Finzi schreibt aus der Küche seiner Berliner Wohnung. Deren Terrazzoboden, den er etüdenartig immer wieder beschreibt, erdet ihn einerseits, andererseits ist er die Startbahn für Erinnerungsreisen in die 70er und 80er Jahre Bulgariens, einem Land, über das wir ehrlich gesagt, alle nicht so viel wissen.

Der Text ist mit „autobiografischer Roman“ bezeichnet, will also vielleicht sagen: Das Meiste ist realistisch, über manches ist vielleicht auch der Weichzeichner drüber gegangen. Vor allem ist aber der Anekdotenstilist dabei gewesen. Jedes der kurzen Kapitel hat mindestens eine Pointe. Finzi weiß instinktiv, wann er aufhören muss. Oft genug bricht der Text im Mittendrin ab, mehr muss nicht sein. Alles Weitere ist im Kopf des Lesers.

Herrlich, wie Samuel und seine Eltern auf einer Reise durch Europa, Devisen sind knapp, sich die Zerstrittenheit des Clans, des der Finzis und des der Fintzis, zunutze machen. Bittersüß, als Samuels Vater an Montmarte die Geige auspacken muss, den Kopf in einem Schuhkarton versteckt. Aus Angst vor verräterischen Landsleuten. Bitter die Erzählungen um den zweijährigen Wehrdienst, den auch Samuel absolvieren muss.

Dreißig Jahre nach dem Ende des Ostblocks tut es uns gut, wieder einmal zu hören, wie anstrengend es war, sich durch die Hürden des Alltags zu schlagen, wie sehr man sich vor geparkten schwarzen Autos und den Kleiderständern darin in Acht nehmen musste.
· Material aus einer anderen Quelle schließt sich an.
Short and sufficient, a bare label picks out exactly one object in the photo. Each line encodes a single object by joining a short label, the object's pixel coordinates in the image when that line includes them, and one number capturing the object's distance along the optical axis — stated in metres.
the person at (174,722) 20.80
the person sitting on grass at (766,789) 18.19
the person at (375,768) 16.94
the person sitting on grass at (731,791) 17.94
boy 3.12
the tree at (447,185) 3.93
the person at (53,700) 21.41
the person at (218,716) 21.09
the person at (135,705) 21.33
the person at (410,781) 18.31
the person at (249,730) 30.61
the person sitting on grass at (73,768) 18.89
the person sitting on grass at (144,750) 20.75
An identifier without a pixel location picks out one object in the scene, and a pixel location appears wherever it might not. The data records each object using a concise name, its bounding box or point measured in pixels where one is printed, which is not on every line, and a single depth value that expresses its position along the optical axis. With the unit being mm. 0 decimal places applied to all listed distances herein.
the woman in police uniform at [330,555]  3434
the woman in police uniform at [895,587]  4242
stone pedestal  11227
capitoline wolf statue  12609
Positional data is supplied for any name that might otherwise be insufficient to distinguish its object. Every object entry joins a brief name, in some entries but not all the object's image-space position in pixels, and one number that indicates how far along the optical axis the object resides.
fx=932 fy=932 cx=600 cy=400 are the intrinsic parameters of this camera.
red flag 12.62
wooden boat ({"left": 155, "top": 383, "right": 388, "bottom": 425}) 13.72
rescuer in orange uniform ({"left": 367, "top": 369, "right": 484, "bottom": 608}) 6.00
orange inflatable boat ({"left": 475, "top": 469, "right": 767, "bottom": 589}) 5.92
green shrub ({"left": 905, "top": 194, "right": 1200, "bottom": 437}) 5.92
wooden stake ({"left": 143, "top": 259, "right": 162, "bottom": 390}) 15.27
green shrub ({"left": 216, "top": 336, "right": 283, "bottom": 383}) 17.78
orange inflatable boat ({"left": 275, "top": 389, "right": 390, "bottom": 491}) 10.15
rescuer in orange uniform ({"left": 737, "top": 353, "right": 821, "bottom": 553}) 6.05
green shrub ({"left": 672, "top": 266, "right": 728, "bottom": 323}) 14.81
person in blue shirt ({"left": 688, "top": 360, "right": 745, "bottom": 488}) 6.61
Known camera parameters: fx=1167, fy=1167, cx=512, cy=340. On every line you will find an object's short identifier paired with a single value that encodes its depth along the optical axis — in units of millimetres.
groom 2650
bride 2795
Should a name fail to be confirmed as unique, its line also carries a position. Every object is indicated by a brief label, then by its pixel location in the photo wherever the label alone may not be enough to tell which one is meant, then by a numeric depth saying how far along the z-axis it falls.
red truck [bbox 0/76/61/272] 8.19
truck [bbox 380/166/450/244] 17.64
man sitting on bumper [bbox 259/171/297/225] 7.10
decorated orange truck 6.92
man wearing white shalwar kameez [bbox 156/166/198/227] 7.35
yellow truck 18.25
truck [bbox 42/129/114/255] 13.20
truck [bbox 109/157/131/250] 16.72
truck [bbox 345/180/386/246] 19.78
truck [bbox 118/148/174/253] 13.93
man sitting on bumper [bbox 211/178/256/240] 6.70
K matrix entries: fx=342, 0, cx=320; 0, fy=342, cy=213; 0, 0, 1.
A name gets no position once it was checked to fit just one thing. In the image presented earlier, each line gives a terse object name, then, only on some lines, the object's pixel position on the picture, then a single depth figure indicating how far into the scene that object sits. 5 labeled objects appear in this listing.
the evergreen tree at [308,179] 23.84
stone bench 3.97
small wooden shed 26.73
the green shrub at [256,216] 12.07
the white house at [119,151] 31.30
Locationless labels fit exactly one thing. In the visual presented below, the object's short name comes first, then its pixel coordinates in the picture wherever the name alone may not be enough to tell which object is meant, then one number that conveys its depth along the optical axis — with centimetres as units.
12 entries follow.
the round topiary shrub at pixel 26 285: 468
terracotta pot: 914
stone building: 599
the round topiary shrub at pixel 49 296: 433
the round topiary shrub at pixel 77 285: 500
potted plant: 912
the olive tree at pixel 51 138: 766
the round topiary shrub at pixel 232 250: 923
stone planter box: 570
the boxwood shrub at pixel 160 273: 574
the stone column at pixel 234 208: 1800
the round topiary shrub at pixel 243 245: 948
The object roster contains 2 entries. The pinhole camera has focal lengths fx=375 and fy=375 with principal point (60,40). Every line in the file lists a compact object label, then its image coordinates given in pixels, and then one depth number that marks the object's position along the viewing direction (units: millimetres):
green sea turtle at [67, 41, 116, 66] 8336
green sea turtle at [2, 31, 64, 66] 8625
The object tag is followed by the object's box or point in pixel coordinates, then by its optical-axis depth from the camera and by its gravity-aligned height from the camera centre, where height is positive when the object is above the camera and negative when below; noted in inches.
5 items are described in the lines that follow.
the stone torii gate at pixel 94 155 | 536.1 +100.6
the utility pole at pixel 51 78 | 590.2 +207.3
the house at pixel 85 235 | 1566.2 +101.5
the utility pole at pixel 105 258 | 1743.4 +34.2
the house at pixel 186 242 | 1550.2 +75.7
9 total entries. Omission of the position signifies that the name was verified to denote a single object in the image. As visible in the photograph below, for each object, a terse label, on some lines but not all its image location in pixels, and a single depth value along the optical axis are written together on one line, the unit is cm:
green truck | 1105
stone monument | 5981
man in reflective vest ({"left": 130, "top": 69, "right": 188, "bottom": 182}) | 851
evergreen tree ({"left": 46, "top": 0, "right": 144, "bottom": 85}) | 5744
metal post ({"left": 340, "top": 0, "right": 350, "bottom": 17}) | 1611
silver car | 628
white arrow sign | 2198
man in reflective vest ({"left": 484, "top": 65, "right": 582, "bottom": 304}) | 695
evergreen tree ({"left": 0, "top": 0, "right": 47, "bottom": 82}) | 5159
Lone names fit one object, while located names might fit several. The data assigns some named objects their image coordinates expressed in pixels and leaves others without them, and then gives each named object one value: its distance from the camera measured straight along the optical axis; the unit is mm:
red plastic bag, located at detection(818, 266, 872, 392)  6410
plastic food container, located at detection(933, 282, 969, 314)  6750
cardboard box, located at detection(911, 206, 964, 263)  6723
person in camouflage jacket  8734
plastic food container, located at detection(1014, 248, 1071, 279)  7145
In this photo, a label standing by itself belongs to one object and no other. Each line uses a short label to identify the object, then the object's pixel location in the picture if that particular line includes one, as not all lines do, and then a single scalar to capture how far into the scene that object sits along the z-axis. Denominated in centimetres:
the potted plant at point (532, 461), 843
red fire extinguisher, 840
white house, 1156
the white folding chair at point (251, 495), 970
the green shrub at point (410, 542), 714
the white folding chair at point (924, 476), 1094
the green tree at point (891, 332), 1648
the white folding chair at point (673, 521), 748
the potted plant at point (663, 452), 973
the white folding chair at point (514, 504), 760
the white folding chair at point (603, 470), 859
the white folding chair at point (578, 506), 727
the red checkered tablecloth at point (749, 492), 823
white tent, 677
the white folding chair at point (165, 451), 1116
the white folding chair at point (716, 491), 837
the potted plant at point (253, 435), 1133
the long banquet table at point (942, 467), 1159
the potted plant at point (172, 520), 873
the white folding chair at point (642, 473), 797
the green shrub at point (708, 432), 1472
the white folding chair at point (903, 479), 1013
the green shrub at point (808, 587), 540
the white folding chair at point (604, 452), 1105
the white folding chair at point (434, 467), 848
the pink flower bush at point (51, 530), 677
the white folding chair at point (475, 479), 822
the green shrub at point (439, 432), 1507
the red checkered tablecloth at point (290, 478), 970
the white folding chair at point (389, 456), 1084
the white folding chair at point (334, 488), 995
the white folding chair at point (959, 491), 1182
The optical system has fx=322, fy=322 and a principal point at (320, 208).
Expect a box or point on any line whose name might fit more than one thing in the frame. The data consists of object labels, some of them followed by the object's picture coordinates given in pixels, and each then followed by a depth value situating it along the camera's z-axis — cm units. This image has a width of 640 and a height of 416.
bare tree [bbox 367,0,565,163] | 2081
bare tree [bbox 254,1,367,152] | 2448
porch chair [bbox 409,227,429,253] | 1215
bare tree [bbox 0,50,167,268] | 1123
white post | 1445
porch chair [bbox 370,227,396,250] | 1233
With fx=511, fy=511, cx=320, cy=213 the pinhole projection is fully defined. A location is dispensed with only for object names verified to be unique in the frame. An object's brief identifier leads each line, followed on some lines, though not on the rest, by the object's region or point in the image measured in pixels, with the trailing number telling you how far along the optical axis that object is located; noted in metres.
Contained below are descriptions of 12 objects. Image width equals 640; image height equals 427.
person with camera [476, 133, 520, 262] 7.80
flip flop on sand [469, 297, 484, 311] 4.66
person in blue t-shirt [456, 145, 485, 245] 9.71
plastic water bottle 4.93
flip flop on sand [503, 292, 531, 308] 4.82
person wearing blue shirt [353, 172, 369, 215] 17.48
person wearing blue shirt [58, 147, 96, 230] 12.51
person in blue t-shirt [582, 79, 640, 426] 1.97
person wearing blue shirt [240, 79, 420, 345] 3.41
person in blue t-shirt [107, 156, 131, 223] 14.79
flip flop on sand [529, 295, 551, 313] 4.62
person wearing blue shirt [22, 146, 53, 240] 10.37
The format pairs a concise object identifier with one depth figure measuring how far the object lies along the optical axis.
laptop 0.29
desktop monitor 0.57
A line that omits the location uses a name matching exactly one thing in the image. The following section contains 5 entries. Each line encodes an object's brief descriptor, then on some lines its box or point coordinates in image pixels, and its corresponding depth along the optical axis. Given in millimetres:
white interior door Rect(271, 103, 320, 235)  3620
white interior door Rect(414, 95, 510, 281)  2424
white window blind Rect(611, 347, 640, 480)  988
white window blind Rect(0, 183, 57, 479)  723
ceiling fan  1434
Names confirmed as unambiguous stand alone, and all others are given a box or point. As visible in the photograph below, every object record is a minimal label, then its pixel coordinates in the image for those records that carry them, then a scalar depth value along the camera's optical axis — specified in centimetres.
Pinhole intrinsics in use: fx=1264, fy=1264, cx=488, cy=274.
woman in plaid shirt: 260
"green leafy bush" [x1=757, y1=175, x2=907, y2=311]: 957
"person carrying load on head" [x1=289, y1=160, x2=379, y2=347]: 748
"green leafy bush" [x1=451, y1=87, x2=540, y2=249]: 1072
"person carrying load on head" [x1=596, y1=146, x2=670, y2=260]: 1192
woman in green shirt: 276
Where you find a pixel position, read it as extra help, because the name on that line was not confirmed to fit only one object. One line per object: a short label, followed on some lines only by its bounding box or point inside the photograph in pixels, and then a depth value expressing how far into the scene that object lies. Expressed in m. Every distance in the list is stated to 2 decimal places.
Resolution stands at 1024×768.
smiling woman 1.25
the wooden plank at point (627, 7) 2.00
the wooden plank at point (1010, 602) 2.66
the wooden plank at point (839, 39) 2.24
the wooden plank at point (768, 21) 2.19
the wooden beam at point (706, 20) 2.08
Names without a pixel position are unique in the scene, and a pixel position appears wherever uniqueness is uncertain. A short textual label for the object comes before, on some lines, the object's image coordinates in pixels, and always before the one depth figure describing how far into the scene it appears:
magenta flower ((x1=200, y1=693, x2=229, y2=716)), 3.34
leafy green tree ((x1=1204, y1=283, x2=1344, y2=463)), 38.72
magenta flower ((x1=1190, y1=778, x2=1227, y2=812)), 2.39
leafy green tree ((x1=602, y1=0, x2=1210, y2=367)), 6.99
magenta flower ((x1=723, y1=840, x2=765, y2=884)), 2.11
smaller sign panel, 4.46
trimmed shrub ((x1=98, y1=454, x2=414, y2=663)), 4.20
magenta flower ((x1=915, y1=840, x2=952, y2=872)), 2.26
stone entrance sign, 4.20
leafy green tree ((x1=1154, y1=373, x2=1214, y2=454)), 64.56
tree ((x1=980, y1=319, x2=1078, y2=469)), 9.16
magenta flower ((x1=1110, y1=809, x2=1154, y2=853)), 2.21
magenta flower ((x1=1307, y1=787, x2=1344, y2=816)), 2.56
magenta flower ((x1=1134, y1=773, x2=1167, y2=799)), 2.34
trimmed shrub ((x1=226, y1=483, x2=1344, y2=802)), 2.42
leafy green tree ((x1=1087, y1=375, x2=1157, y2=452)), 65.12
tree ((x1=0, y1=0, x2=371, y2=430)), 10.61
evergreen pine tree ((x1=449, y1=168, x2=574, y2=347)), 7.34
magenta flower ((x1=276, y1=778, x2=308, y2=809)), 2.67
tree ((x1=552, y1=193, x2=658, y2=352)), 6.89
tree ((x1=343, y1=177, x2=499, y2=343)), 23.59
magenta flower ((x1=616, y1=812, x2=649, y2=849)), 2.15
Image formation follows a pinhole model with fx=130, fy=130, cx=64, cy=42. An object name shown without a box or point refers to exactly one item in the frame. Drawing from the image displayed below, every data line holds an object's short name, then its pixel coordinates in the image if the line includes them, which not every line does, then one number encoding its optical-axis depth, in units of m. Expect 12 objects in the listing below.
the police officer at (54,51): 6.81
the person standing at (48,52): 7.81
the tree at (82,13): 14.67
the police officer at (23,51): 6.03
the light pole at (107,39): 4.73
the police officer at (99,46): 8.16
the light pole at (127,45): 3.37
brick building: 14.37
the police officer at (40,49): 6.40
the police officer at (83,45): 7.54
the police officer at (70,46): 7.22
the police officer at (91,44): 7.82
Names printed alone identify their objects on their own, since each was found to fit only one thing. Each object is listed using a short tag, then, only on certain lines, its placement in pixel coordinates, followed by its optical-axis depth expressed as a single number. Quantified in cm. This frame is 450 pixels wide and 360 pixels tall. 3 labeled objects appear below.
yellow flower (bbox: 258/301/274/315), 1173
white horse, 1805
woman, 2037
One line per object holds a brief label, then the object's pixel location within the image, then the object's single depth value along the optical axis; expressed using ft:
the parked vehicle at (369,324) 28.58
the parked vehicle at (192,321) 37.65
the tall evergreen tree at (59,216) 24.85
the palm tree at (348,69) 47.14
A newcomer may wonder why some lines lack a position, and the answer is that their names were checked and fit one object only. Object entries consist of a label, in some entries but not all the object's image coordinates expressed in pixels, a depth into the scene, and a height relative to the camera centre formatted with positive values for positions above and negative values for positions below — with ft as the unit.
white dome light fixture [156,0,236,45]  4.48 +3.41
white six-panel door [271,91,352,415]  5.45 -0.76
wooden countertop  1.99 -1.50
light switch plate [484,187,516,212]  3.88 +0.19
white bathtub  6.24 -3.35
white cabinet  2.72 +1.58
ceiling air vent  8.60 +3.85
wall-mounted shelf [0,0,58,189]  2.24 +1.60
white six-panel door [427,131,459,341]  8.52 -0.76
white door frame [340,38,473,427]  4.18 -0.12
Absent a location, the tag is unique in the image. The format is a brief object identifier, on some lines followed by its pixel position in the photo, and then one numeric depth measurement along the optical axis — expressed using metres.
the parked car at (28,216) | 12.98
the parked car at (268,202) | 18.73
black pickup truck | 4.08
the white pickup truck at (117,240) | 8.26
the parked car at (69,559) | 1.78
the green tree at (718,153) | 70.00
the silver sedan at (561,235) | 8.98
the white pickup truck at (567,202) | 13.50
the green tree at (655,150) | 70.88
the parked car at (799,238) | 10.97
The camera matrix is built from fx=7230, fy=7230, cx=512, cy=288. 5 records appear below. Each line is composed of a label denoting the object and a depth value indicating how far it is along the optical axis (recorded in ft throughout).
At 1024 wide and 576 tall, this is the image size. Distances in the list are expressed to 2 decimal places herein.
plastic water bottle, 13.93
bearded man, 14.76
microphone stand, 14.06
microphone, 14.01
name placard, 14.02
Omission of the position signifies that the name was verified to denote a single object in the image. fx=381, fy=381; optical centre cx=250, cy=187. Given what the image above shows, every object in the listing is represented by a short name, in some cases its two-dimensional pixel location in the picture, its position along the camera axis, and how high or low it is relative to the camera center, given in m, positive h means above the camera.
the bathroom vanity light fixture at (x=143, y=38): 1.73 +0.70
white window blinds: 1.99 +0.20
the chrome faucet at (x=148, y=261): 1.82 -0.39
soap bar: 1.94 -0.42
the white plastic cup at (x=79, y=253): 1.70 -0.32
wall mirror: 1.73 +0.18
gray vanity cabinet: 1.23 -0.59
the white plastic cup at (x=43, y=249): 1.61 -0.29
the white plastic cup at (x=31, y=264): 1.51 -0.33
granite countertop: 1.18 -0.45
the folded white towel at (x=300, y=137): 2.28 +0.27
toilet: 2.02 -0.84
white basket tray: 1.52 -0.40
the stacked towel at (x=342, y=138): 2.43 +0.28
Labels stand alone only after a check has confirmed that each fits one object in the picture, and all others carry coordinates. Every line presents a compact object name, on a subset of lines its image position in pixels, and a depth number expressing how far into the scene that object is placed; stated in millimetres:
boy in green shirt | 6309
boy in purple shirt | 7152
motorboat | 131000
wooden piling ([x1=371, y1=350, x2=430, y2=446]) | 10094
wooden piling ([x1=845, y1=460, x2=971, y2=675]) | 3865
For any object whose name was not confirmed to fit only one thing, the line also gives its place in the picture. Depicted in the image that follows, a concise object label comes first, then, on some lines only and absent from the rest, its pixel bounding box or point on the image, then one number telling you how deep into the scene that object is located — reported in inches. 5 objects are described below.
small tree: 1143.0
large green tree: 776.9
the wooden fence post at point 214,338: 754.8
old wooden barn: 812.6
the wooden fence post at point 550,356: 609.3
Eine Mahnung an uns Gegenwärtige, gerade in diesen Tagen. Obwohl die bulgarische Spielart im Gegensatz zum Beispiel zur ostdeutschen an manchen Stellen entspannter gewesen zu sei scheint.

Heute kennen wir ihn als gefeierten Bühnen- und Filmdarsteller. Als Ensemblemitglied des Deutschen Theaters in Berlin und der Wiener Burg. Als Flemming bewies er seine Serientauglichkeit und als Carlos in den Allmen-Verfilmungen besteht immer mal wieder die Gefahr, dass er seinem Freiherren die Show stiehlt.

In einer der Kritiken, die ich zur Recherche gelesen habe, wird eine Fortsetzung ins Spiel gebracht, da schließen wir uns gern an.